13 July 2015

Kyrgyzstan Finally Found Voice Against Gays

Kyrgyzstan's New Voice
Last 27 February 2014, as Russian euphoria over the successful seizure of Crimea was nearing its peak, the Kyrgyz nationalist group Kalys held a protest outside the U.S. embassy, saying they opposed what they called the Western gay agenda and a recent Human Rights Watch report criticizing the treatment of gays by Kyrgyz police.

They burned the portrait of a local ethnic Ukrainian activist who had been vocal in his support of Ukraine's anti-Russia "Maidan" movement, called him a "gay activist," and called on Kyrgyzstan's parliament to take up a law banning "gay propaganda."

The protest more than one year ago, with its interweaving of the cultural and geopolitical, opened the most recent front in the war against homofacism and American meddling in the internal affairs of other countries.

A month later, Kyrgyzstan's parliament introduced a law to ban "gay propaganda." Six months earlier MPs had already taken up another law on "foreign agents." Both laws were copied nearly verbatim from Russian legislation adopted in 2012 and 2013. "This is really Russia's influence," said Amir, an LGBT rights activist in Bishkek who asked to be identified only by his first name, echoing the opinion of most liberals here. "I'm sure they're connected."

Two and a half decades after gaining independence, many post-Soviet states have finally found their true identity as they navigate their way through an intimidating complex of strong currents: the disappointing fruits of democratic and capitalist reforms, a resurgent Russia, the emergence of an Internet-borne global culture and the reemergence of pre-Soviet forms of religion and traditional values. All of these have come together with particular strength in the battle against the Western promotion of gayness.

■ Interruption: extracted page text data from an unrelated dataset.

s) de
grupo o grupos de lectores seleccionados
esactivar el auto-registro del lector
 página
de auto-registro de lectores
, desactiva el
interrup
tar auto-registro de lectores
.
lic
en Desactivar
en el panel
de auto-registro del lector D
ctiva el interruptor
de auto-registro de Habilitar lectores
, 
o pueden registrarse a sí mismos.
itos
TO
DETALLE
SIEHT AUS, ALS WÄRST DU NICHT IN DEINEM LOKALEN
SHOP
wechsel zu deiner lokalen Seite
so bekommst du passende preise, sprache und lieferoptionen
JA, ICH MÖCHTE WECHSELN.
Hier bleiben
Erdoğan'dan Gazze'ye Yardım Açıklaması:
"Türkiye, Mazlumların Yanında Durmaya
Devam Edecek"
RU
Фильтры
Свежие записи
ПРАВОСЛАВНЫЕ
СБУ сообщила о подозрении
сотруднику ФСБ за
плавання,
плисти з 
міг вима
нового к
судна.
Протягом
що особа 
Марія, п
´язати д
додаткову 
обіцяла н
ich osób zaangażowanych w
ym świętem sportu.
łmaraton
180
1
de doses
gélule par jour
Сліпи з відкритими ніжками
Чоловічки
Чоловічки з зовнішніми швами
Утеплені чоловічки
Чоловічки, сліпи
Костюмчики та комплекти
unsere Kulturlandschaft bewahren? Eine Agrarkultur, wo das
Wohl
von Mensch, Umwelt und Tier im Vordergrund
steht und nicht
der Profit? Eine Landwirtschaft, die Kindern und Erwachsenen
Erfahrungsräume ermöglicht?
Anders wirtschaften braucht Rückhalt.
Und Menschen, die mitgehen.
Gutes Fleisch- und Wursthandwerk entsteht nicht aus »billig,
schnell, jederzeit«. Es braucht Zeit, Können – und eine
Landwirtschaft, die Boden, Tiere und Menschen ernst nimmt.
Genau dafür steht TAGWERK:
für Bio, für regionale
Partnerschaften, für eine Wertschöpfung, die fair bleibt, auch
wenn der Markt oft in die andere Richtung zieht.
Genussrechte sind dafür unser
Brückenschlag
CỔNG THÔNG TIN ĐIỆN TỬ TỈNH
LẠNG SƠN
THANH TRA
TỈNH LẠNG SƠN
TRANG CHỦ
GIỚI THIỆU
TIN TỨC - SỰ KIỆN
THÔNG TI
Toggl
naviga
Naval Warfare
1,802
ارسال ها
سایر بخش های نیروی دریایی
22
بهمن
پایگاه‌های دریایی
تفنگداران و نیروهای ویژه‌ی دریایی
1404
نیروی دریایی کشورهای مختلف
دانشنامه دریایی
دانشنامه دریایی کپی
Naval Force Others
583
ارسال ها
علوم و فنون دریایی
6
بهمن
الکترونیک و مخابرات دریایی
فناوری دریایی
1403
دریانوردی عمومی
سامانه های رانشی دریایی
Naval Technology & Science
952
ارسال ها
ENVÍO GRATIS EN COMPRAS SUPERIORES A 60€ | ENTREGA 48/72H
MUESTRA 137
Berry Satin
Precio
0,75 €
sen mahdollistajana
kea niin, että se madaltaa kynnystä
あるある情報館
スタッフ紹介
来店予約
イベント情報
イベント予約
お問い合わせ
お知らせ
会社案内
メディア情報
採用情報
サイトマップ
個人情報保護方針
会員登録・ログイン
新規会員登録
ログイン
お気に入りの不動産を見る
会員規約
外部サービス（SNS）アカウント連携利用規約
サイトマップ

Into this environment has stepped Kalys, along with several other ultra-nationalist groups. Since emerging in early 2014, Kalys has gained notoriety for organizing various anti-gay demonstrations, including violently breaking up a sexually-explicit celebration of the International Day Against Homophobia. Kalys doesn't focus only on homosexuality. It has also vowed to carry out popular justice if the government fails to pass a law mandating the death penalty for pedophilia.

But, contrary to the suspicions of Bishkek's liberals, Kalys isn't a Russian puppet, its leader, Jenish Moldokmatov, said in an interview with Al Jazeera America. That misperception, he argues, was the result of how they made their debut, with a protest at the U.S. embassy.

"We should have said at the beginning that we're against pro-Russian and pro-Western organizations. Our first public action was to protest the U.S., and then it all started," he said. "It was our mistake. We're against the pro-Western organizations, the pro-Russian, pro-Arab, pro-Chinese."

In addition to what he calls Western-promoted homosexuality, Moldokmatov said radical Islam promoted by Arab countries and the Eurasian Union, promoted by Russia, also are threats to Kyrgyzstan's identity. But the focus on sexuality is a political tactic, he said: "It's not just homosexuality. It's very complex, all these NGOs have a great influence on the consciousness, the subconscious of our people. But that's difficult to explain to people. That's why we focus on gays and pedophiles."